Une première critique consiste à souligner l’impuissance de tous les droits dits « subjectifs », autrement dit les droits des sujets à obtenir quelque chose : « j’ai droit à, j’ai le droit de… » – a fortiori quand leur liste s’allonge… Le philosophe et historien Michel Villey dénonçait ainsi les frustrations auxquelles cette surabondance de droits subjectifs conduit, « ser[vant] surtout à entretenir un flot de revendications impossibles à assouvir, qui lorsqu’on retombe dans le réel laisse les gens amers et déçus. » Il prenait l’exemple du droit au travail qui n’en laisse pas moins des millions de chômeurs sur le carreau. Le « droit à » un environnement sain empêchera-t-il les dégradations environnementales et la détérioration conséquente de la santé humaine ? Et quid de nos « devoirs » vis-à-vis de la nature ?

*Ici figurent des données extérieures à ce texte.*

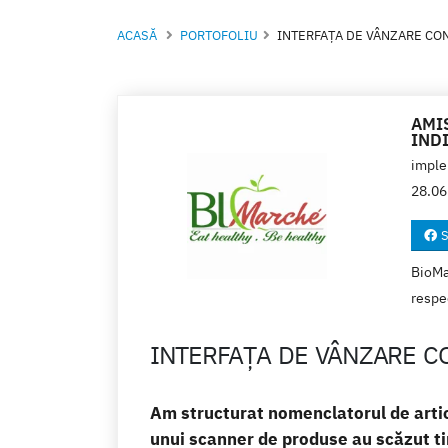
ACASĂ
PORTOFOLIU
INTERFAȚA DE VÂNZARE CON
AMI
IND
imple
28.06
S
BioMa
respec
INTERFAȚA DE VÂNZARE C
Am structurat nomenclatorul de artico
unui scanner de produse au scăzut ti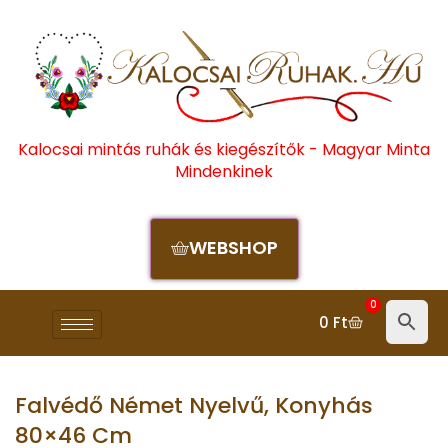
Kalocsai mintás ruhák és kiegészítők - Magyar Minta
Mindenkinek
WEBSHOP
0
0
Ft
Falvédő Német Nyelvű, Konyhás
80×46 Cm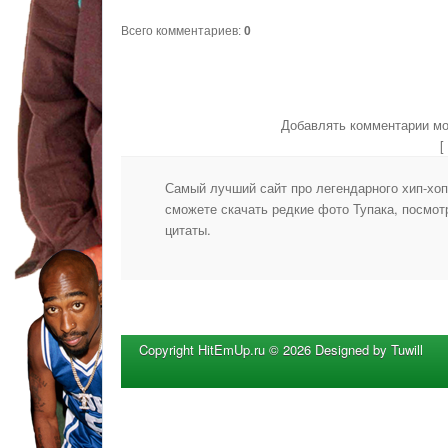
Всего комментариев
:
0
Добавлять комментарии мо
Самый лучший сайт про легендарного хип-хоп 
сможете скачать редкие фото Тупака, посмотр
цитаты.
Copyright HitEmUp.ru © 2026 Designed by Tuwill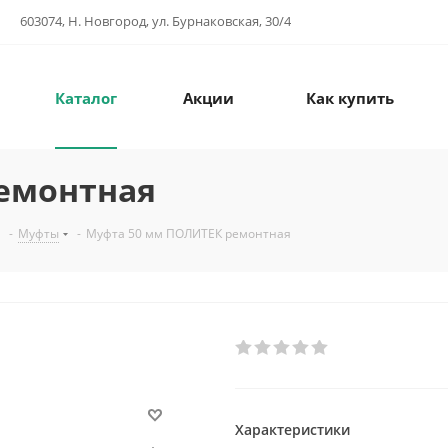
603074, Н. Новгород, ул. Бурнаковская, 30/4
Каталог
Акции
Как купить
емонтная
-
Муфты
-
Муфта 50 мм ПОЛИТЕК ремонтная
Характеристики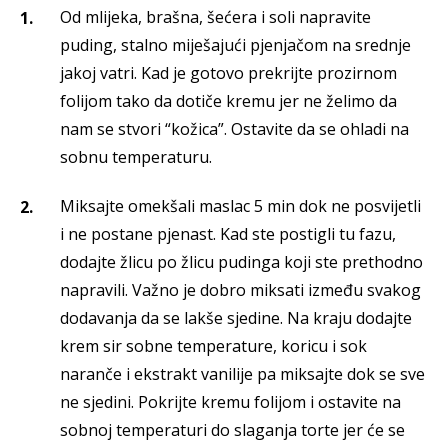
Od mlijeka, brašna, šećera i soli napravite
puding, stalno miješajući pjenjačom na srednje
jakoj vatri. Kad je gotovo prekrijte prozirnom
folijom tako da dotiče kremu jer ne želimo da
nam se stvori “kožica”. Ostavite da se ohladi na
sobnu temperaturu.
Miksajte omekšali maslac 5 min dok ne posvijetli
i ne postane pjenast. Kad ste postigli tu fazu,
dodajte žlicu po žlicu pudinga koji ste prethodno
napravili. Važno je dobro miksati između svakog
dodavanja da se lakše sjedine. Na kraju dodajte
krem sir sobne temperature, koricu i sok
naranče i ekstrakt vanilije pa miksajte dok se sve
ne sjedini. Pokrijte kremu folijom i ostavite na
sobnoj temperaturi do slaganja torte jer će se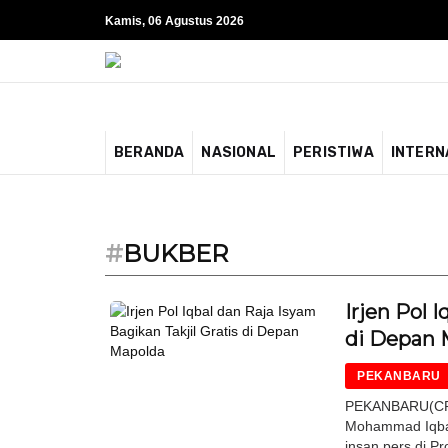
Kamis, 06 Agustus 2026
BERANDA
NASIONAL
PERISTIWA
INTERN
#
BUKBER
Irjen Pol 
di Depan 
PEKANBARU
PEKANBARU(CR)-
Mohammad Iqbal
insan pers di Pr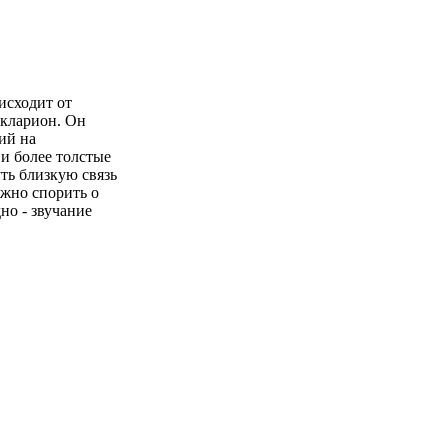
исходит от
 кларион. Он
ий на
и более толстые
ть близкую связь
ожно спорить о
но - звучание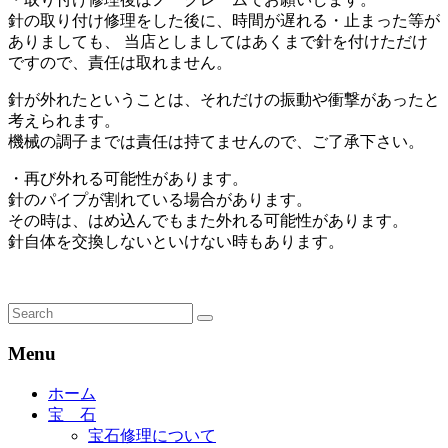
針の取り付け修理をした後に、時間が遅れる・止まった等が
ありましても、 当店としましてはあくまで針を付けただけ
ですので、責任は取れません。
針が外れたということは、それだけの振動や衝撃があったと
考えられます。
機械の調子までは責任は持てませんので、ご了承下さい。
・再び外れる可能性があります。
針のパイプが割れている場合があります。
その時は、はめ込んでもまた外れる可能性があります。
針自体を交換しないといけない時もあります。
Menu
ホーム
宝 石
宝石修理について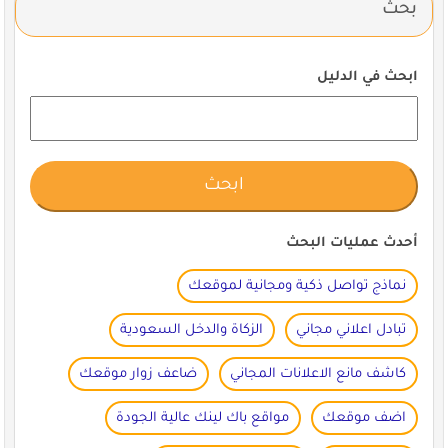
بحث
ابحث في الدليل
أحدث عمليات البحث
نماذج تواصل ذكية ومجانية لموقعك
تبادل اعلاني مجاني
الزكاة والدخل السعودية
كاشف مانع الاعلانات المجاني
ضاعف زوار موقعك
اضف موقعك
مواقع باك لينك عالية الجودة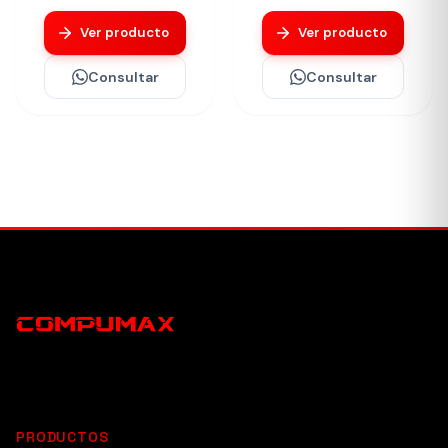
Ver producto
Ver producto
Consultar
Consultar
PRODUCTOS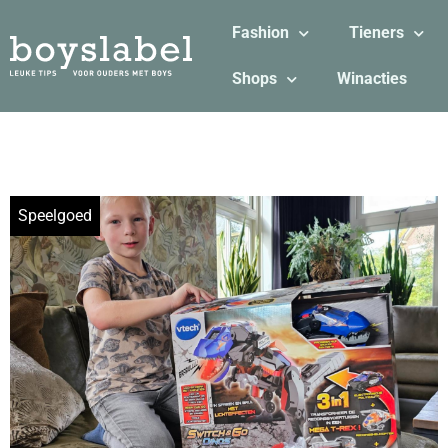
Fashion
Tieners
Shops
Winacties
Speelgoed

On peut ensuite relever que, loin d’être un droit DE l’environnement, cette liberté fondamentale reste un droit DE l’homme À l’environnement. Autrement dit, on ne sort pas d’une approche nous représentant « comme maîtres et possesseurs de la nature » : c’est un droit à disposer, à bénéficier d’un environnement sain, mais nullement un droit de la nature elle-même. Le droit est toujours le reflet d’une certaine conception du monde, de la société et de l’homme : la formulation ici retenue n’a pas enregistré les mutations en train d’opérer dans notre manière de concevoir nos liens avec la nature et le statut de cette dernière.

Or, en la matière, les innovations juridiques existent bel et bien ! Depuis le début du 21e siècle, la reconnaissance de droits à des entités naturelles s’est multipliée : en 2008, la Constitution équatorienne a reconnu la qualité de sujet de droit à la Nature (ou Pachamama) ; en 2010, la Bolivie a adopté une loi sur les droits de la Terre-Mère ; en 2017, la Nouvelle Zélande a adopté une loi reconnaissant le fleuve Whanganui comme sujet de droit, quand en France, des associations corses ont publié en juillet 2021 une « Déclaration des droits du fleuve Tavignanu ». Toutes ces initiatives illustrent ce que l’écrivain Camille de Toledo nomme un « soulèvement légal terrestre ».

Le 26 septembre dernier, une entreprise a même nommé la Nature membre de son Conseil d’administration, une première mondiale ! Désormais, au sein du Board de la marque de cosmétique « Faith In Nature », une personne est chargée de représenter les intérêts de la Nature et de porter sa voix, via un mécanisme de legal guardianship, c’est-à-dire de tutelle légale : ce qui suppose de reconnaître la personnalité juridique à la Nature. One Nature, One Vote !

Nul doute que les questions environnementales vont poser dans les années qui viennent d’épineuses questions juridiques comme générer de passionnants débats philosophiques. Nos conceptions du monde sont en train de changer : la question est de savoir par quelles innovations le droit et la gouvernance vont les accompagner.